Random Riffs
Organizational Myopia: Purple Loosestrife and the Law of Requisite Variety
January
26
2009
If you travel along Highway 7 between Toronto and Ottawa, you’ll find it bordered in places by vast marshy areas that have been taken over by purple loosestrife, a plant that a website devoted to it refers to as the “Beautiful Killer”. It is such a prolifically invasive plant that it displaces virtually all other plants native to the areas it decides to colonize. This, in turn, has dire consequences for any animal life that relies on healthy wetland habitat for its survival. When I first encountered this purple profusion I was doing some consulting work in Ottawa with Alan Emery who was, at the time, president of the Canadian Museum of Nature. We got to talking about the imperialistic ambitions of purple loosestrife at dinner one night and, more generally, about the vulnerability of ecological systems that are dominated by a single plant species. Imagine, if you will, a creature with a sweet tooth and insatiable appetite for purple loosestrife getting access to these marshlands and devouring the only living thing in it. The result would be a barren marshland with no living thing in it. On the other hand, systems that are characterized by a diversity of plant species are robust because they can survive the demise of any single species within them. As Alan and I talked, it occurred to me that something similar to what happens in ecological systems can also happen with social systems. I have seen powerful internal stakeholders representing a dominant profession or significant organizational function become the purple loosestrife of their environments. In such situations, the concerns, perceptions and interests of dominant organizational players come to define the agenda of the enterprise.

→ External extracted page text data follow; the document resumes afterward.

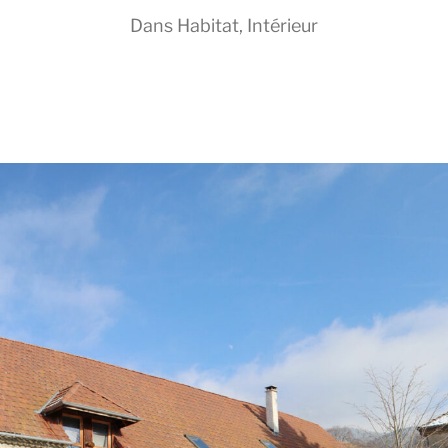
Dans
Habitat
,
Intérieur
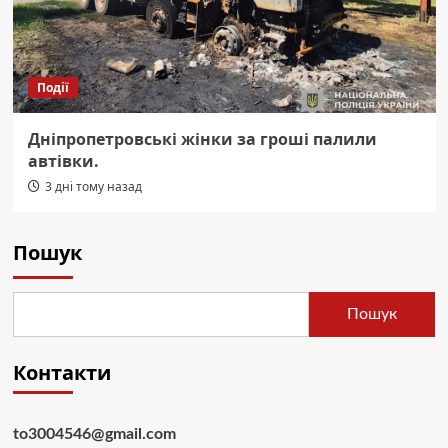
Події
Дніпропетровські жінки за гроші палили
автівки.
3 дні тому назад
Пошук
Пошук
Контакти
to3004546@gmail.com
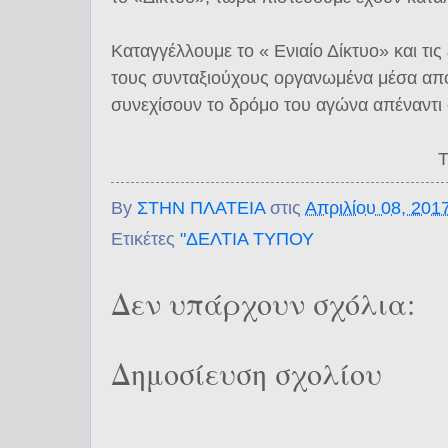
Καταγγέλλουμε το « Ενιαίο Δίκτυο» και τις
τους συνταξιούχους οργανωμένα μέσα από
συνεχίσουν το δρόμο του αγώνα απέναντι 
By
ΣΤΗΝ ΠΛΑΤΕΙΑ
στις
Απριλίου 08, 201
Ετικέτες
"ΔΕΛΤΙΑ ΤΥΠΟΥ
Δεν υπάρχουν σχόλια:
Δημοσίευση σχολίου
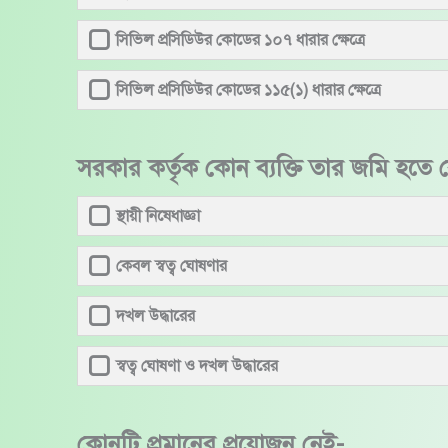
সিভিল প্রসিডিউর কোডের ১০৭ ধারার ক্ষেত্রে
সিভিল প্রসিডিউর কোডের ১১৫(১) ধারার ক্ষেত্রে
সরকার কর্তৃক কোন ব্যক্তি তার জমি হতে
স্থায়ী নিষেধাজ্ঞা
কেবল স্বত্ব ঘোষণার
দখল উদ্ধারের
স্বত্ব ঘোষণা ও দখল উদ্ধারের
কোনটি প্রমানের প্রয়োজন নেই-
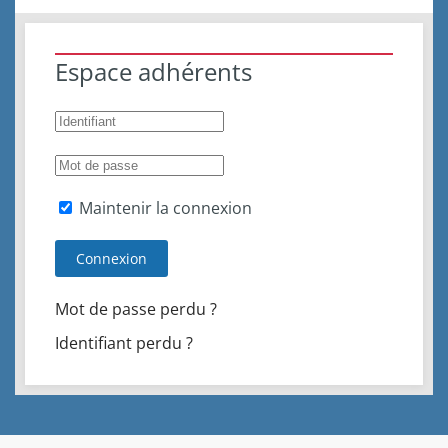
Espace adhérents
Maintenir la connexion
Connexion
Mot de passe perdu ?
Identifiant perdu ?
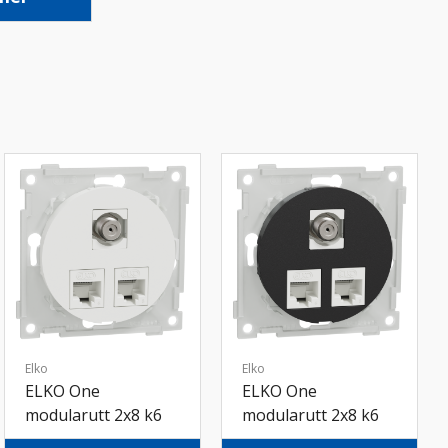
Elko
Elko
ELKO One
ELKO One
modularutt 2x8 k6
modularutt 2x8 k6
UTP 1xF/F inf rv
UTP 1xF/F inf sv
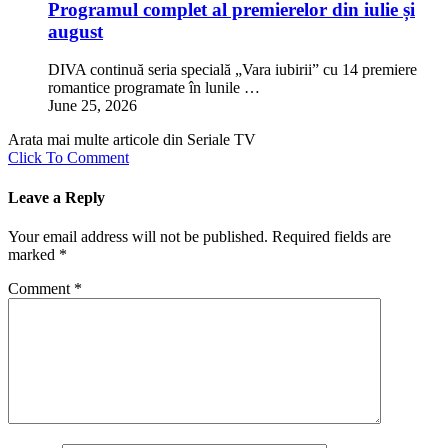
Programul complet al premierelor din iulie și
august
DIVA continuă seria specială „Vara iubirii” cu 14 premiere
romantice programate în lunile …
June 25, 2026
Arata mai multe articole din Seriale TV
Click To Comment
Leave a Reply
Your email address will not be published.
Required fields are
marked
*
Comment
*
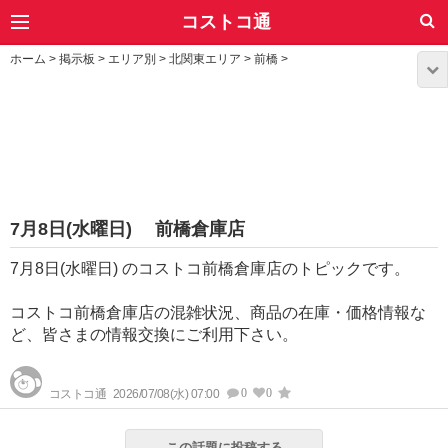
コストコ通
ホーム
>
掲示板
>
エリア別
>
北関東エリア
>
前橋
>
7月8日(水曜日) 前橋倉庫店
7月8日(水曜日) のコストコ前橋倉庫店のトピックです。
コストコ前橋倉庫店の混雑状況、商品の在庫・価格情報な
ど、皆さまの情報交換にご利用下さい。
0
0
コストコ通
2026/07/08(水) 07:00
この話題に投稿する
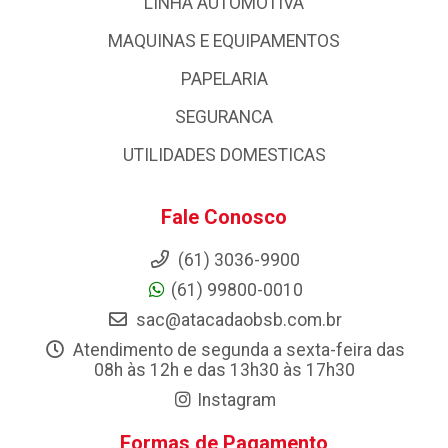
LINHA AUTOMOTIVA
MAQUINAS E EQUIPAMENTOS
PAPELARIA
SEGURANCA
UTILIDADES DOMESTICAS
Fale Conosco
(61) 3036-9900
(61) 99800-0010
sac@atacadaobsb.com.br
Atendimento de segunda a sexta-feira das
08h às 12h e das 13h30 às 17h30
Instagram
Formas de Pagamento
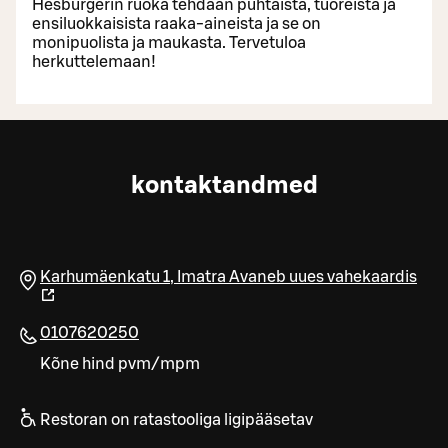
Hesburgerin ruoka tehdään puhtaista, tuoreista ja
ensiluokkaisista raaka-aineista ja se on
monipuolista ja maukasta. Tervetuloa
herkuttelemaan!
kontaktandmed
Karhumäenkatu 1
,
Imatra
Avaneb uues vahekaardis
0107620250
Kõne hind pvm/mpm
Restoran on ratastooliga ligipääsetav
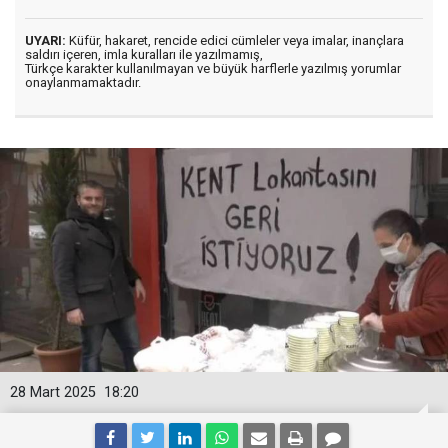
UYARI:
Küfür, hakaret, rencide edici cümleler veya imalar, inançlara
saldırı içeren, imla kuralları ile yazılmamış,
Türkçe karakter kullanılmayan ve büyük harflerle yazılmış yorumlar
onaylanmamaktadır.
28 Mart 2025
18:20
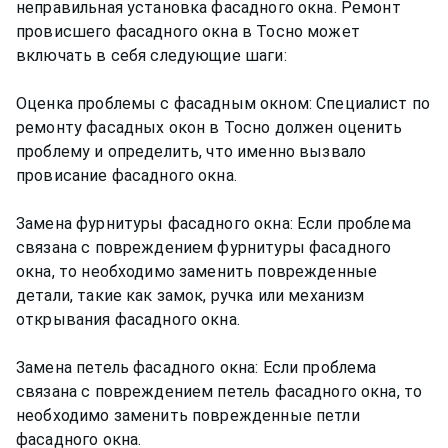
неправильная установка фасадного окна. Ремонт
провисшего фасадного окна в Тосно может
включать в себя следующие шаги:
Оценка проблемы с фасадным окном: Специалист по
ремонту фасадных окон в Тосно должен оценить
проблему и определить, что именно вызвало
провисание фасадного окна.
Замена фурнитуры фасадного окна: Если проблема
связана с повреждением фурнитуры фасадного
окна, то необходимо заменить поврежденные
детали, такие как замок, ручка или механизм
открывания фасадного окна.
Замена петель фасадного окна: Если проблема
связана с повреждением петель фасадного окна, то
необходимо заменить поврежденные петли
фасадного окна.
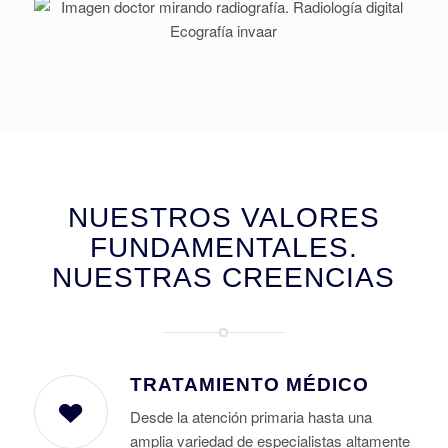
NUESTROS VALORES
FUNDAMENTALES.
NUESTRAS CREENCIAS
TRATAMIENTO MÉDICO
Desde la atención primaria hasta una
amplia variedad de especialistas altamente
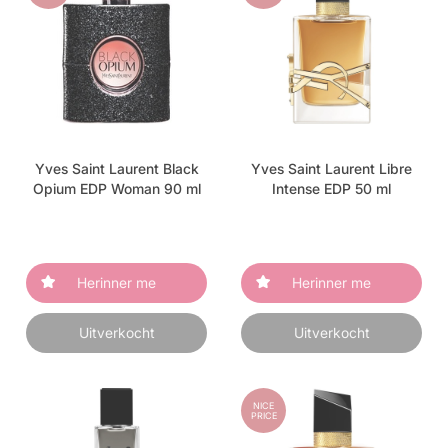
Yves Saint Laurent Black
Yves Saint Laurent Libre
Opium EDP Woman 90 ml
Intense EDP 50 ml
Herinner me
Herinner me
Uitverkocht
Uitverkocht
NICE
PRICE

It was in the course of this conversation and these musings that Alan introduced me to the Law of Requisite Variety, a principle developed by Ross Ashby from his work in cybernetics. Here’s how it goes: “The larger the variety of actions available to a control system, the larger the variety of perturbations it is able to compensate”, or “Only variety can destroy variety.” Put another way, only variety can withstand variety.
“This principle has important implications for practical situations: since the variety of perturbations a system can potentially be confronted with is unlimited, we should always try to maximize its internal variety (or diversity), so as to be optimally prepared for any foreseeable or unforeseeable contingency.”
F. Heylighen & C. Joslyn, Principia Cybernetica
We treat the world the way we construe it. Most professions put people through an intense process of socialization and indoctrination from which they emerge with a particular and peculiar way of construing the world. So if we have an organization that is dominated by a particular profession or function analogous to the marshland’s purple loosestrife, we’ll find that the organization will construe the environment through the highly developed but myopic lens of that profession. And to the extent that we treat the world the way we construe it, that organization will likely develop strategies and plans that are consistent with its seriously limited misreading of the environment within which it functions. This, of course, makes the organization extremely vulnerable because it will see neither the threats nor, for that matter, the opportunities that may present themselves to it.
In contrast to this, the improvising jazz ensemble is purposefully diverse and works to ensure that it enhances the variety of actions available to it. When all members of the ensemble are attending to its shared project and its “environment” – its audience - its culture of shared leadership increases the likelihood that what is perceived by one will be available to all. This is not a command-and-control system but rather a self-organizing system where power is distributed among the musicians and moves back and forth between whoever happens to be soloing at the moment and those who, at the moment, are accompanying them. The assumption here is that what is important is the idea in the middle of the table; the shared project of the improvised musical conversation.
While it’s entirely possible that any given organization will have a variety of actions available to it, what is less certain is whether it will avail itself of them. By this I mean that there are very likely people who are not members of the dominant profession or significant function who see the environment through their own special lenses, but are never given an opportunity to speak. Such an organization will have an insufficient variety of actions available to it and will not be able to compensate for the larger variety of disturbances in the outside world.
Are there any “Beautiful Killers” in your organization?